Stahlknecht: Landes-CDU plant Parteitag zu künftigem Kurs
Magdeburg (dpa/sa) - Die CDU in Sachsen-Anhalt will die Debatte um ihre künftige Ausrichtung auf einem Parteitag abschließen. Dabei soll auch der frühere Bundestags-Fraktionsvize und Parteivorsitzkandidat Friedrich Merz als Gastredner mitdebattieren, kündigte Landeschef Holger Stahlknecht in einem Interview der "Magdeburger Volksstimme" (Dienstag) an.
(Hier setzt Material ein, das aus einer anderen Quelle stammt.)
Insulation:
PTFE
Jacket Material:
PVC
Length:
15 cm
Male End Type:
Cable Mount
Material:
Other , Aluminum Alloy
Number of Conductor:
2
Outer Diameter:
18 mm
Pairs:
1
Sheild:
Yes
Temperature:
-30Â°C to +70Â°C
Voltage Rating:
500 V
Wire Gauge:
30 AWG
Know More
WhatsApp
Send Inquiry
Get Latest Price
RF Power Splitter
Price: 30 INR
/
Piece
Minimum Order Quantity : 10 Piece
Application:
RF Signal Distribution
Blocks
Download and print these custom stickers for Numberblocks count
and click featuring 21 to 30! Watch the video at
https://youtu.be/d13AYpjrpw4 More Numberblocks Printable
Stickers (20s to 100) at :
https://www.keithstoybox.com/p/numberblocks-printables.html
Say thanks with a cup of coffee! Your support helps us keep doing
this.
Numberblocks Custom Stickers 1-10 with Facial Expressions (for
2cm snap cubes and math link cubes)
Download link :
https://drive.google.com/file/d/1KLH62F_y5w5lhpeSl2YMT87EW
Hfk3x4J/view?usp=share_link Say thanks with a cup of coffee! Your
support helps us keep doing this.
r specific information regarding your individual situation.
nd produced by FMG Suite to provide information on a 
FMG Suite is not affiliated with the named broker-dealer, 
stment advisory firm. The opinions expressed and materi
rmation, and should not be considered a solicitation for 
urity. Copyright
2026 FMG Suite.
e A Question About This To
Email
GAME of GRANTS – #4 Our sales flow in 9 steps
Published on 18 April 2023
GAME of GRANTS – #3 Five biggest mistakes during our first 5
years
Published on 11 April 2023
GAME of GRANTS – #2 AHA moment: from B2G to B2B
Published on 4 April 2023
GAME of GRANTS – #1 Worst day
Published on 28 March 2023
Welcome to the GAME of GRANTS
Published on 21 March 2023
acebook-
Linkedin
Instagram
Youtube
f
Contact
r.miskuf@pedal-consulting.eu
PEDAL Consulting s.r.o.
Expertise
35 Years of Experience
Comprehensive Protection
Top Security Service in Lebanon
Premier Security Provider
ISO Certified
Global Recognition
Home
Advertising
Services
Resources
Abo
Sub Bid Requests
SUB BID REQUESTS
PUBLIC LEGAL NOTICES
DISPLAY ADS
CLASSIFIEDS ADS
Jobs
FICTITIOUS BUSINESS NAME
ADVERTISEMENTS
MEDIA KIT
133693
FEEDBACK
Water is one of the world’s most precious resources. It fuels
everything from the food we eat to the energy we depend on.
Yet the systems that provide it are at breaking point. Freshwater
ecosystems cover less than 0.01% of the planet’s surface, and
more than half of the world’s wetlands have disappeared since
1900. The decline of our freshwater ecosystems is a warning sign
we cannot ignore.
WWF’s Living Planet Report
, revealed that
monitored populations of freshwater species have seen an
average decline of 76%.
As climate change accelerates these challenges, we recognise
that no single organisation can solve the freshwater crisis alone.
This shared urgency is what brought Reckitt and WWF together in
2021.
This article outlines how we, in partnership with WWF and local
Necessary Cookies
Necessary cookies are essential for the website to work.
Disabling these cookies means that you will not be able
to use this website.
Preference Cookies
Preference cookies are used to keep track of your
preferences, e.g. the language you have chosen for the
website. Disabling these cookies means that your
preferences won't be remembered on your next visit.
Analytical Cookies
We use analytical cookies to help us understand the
Geplant sei ein kleiner Parteitag am 7. Dezember.
Stahlknecht hatte schon in der Vergangenheit angekündigt, die Basis an einer Profildebatte zu beteiligen. Zuletzt bestand diese jedoch hauptsächlich aus Stimmen aus dem Vorstand der Landtagsfraktion sowie dem Kreisverband im Harz, die für Machtoptionen mit der AfD warben.
Nicht nur Stahlknecht lehnt eine Zusammenarbeit ab: "Der gesamte geschäftsführende Landesvorstand, also die komplette Spitze der Partei, wird für eine Koalition mit der AfD nach der Landtagswahl 2021 nicht zur Verfügung stehen", sagte er. Derzeit regiert die Union als größter Partner mit SPD und Grünen.
Auch ein CDU-Vorstandspapier ist deutlich: Schon aus dem christlichen Werteverständnis werde klar, "dass eine Partei, die Rassismus und Antisemitismus duldet, die Religionen verunglimpft, sich gleichgültig gegenüber Armut verhält und Hassrhetorik gezielt als politisches Mittel verwendet, kein politischer Partner sein kann."
Die AfD schoss jüngst auf einem Parteitag zurück. Sie hätten es nicht nötig, sich politische Anerkennung zu erbetteln, so AfD-Landeschef Martin Reichardt. Seine Partei werde selbstbewusst prüfen, inwieweit der "Prozess der konservativen Reform" vorangehe und die CDU als politischer Partner infrage komme.